The world is awash with plastic pumpkins, or for that matter, plastic anything. What is it about replicating something in the real world with a facsimile of plastic? We buy a lot of it. Once past Halloween with its plastic jack-o-lanterns there will be plastic turkeys at Thanksgiving, artificial Christmas trees, and plastic eggs at Easter. There’s a fake world out there filled with plastic pink flamingos, houseplants, turf, and styrofoam cups. Why there’s even the time when two fellows stood looking at a beautiful young lady. One said she got her looks from her father, he’s a plastic surgeon.
Plastic products are made for us to buy and make life easier because we can just toss them out when we’re done with them. Like college professors do, they’ve come up with the five steps showing how raw materials move through the economy from extraction to production to distribution to consumption to disposal. All along that line people work and make money. But a problem has developed: raw materials deplete, factories pollute, landfills overflow, and huge masses of junk accumulate in the ocean. As one said, “You can’t run a linear system in a finite world indefinitely.”

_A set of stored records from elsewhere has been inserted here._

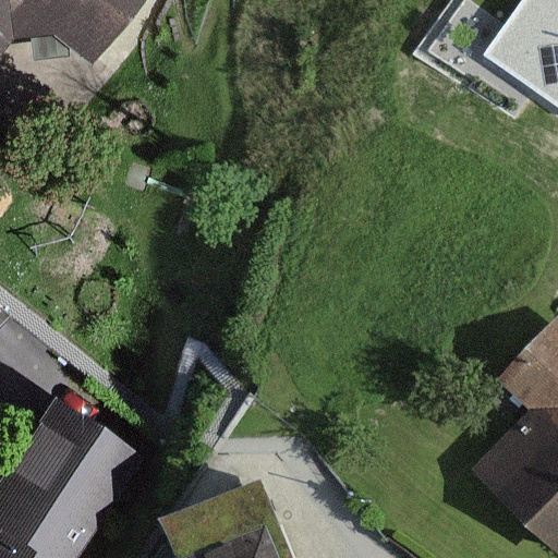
[(131,0),(0,0),(0,48),(7,41),(46,35),(81,63),(131,0)]
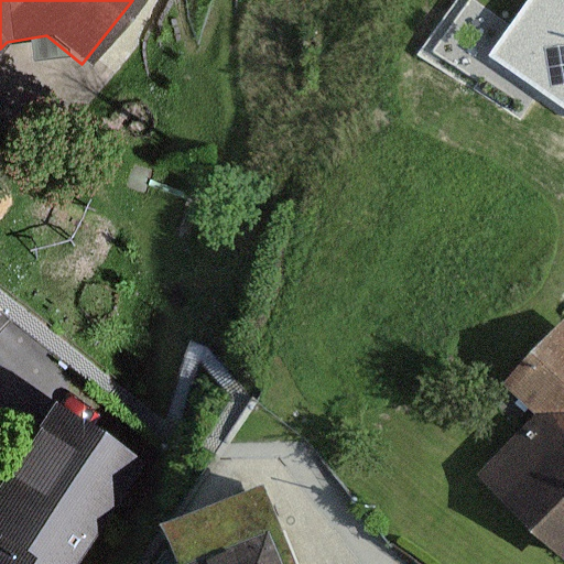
[(563,0),(529,0),(490,55),(563,106),(563,0)]
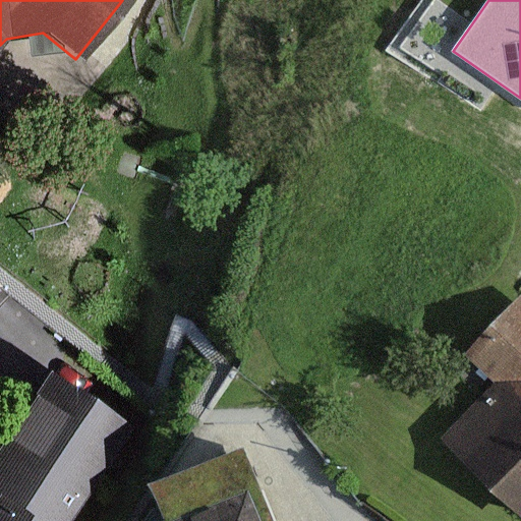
[(520,298),(466,356),(498,385),(445,441),(520,512),(520,298)]
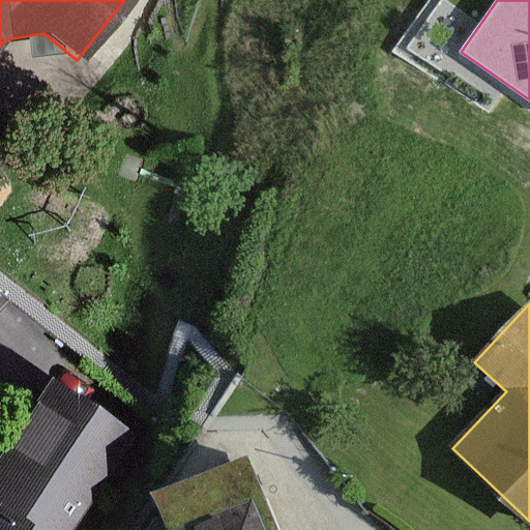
[(65,529),(127,437),(40,380),(0,440),(0,529),(65,529)]
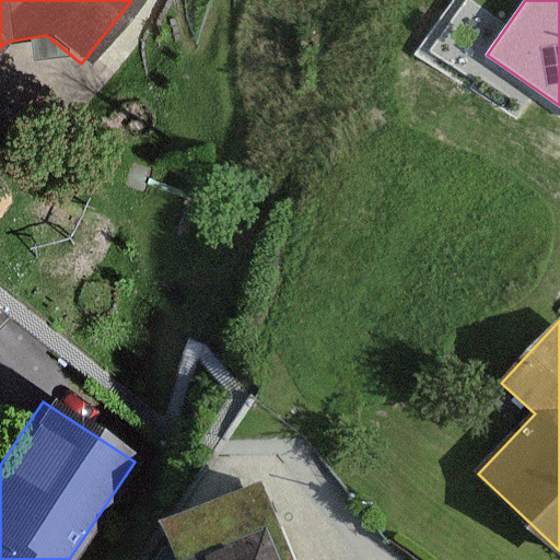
[(294,559),(263,483),(164,524),(178,559),(177,559),(294,559)]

People my age lived in a different world at one time. We carved real pumpkins, bought Christmas trees where the needles dropped off, and drank from china cups. If our television quit working, it was placed in the car and taken to a tv repair shop. We needed to leave it there until the repairman got around to ordering the replacement tube. In the meantime, we lived like we did before by reading, playing games, working around the place, or maybe writing letters by longhand to friends. Most of the products we owned could be repaired. When one stopped working, we fixed it.
The little corner I call my office is spartan; just one photograph hangs on the wall. It captured the moment when a Buffalo Pitts steam engine pulling a Nichols and Shepard Red River Special threshing machine has entered a fording area across the Sheyenne River just south of Anselm, ND. They’ve stopped to pose for the photographer. At the left is a buggy where one man is seated, probably the boss. In the middle is the steamer belching smoke and steam with its trailing thresher. Behind it is a filled bundle wagon, and to the right is a water wagon hitched to a mismatched team.
A crew of fourteen men can be counted standing or sitting in various places in this scene dated by the archived newspaper articles of July and August, 1901. I have it hanging where it’s in full view to remind me of that period of our history where things weren’t thrown out. They were repaired. Most of the men in it were probably transients who had stolen rides in boxcars who owned only the clothes on their back. Pay at the time was $2 per day when they could work, so extravagant spending was unheard of.
This is not to say that I practice what I preach. We recently purchased a fireplace for our home, and as might be guessed, it’s an electric model complete with plastic logs and fake flames that don’t give off heat.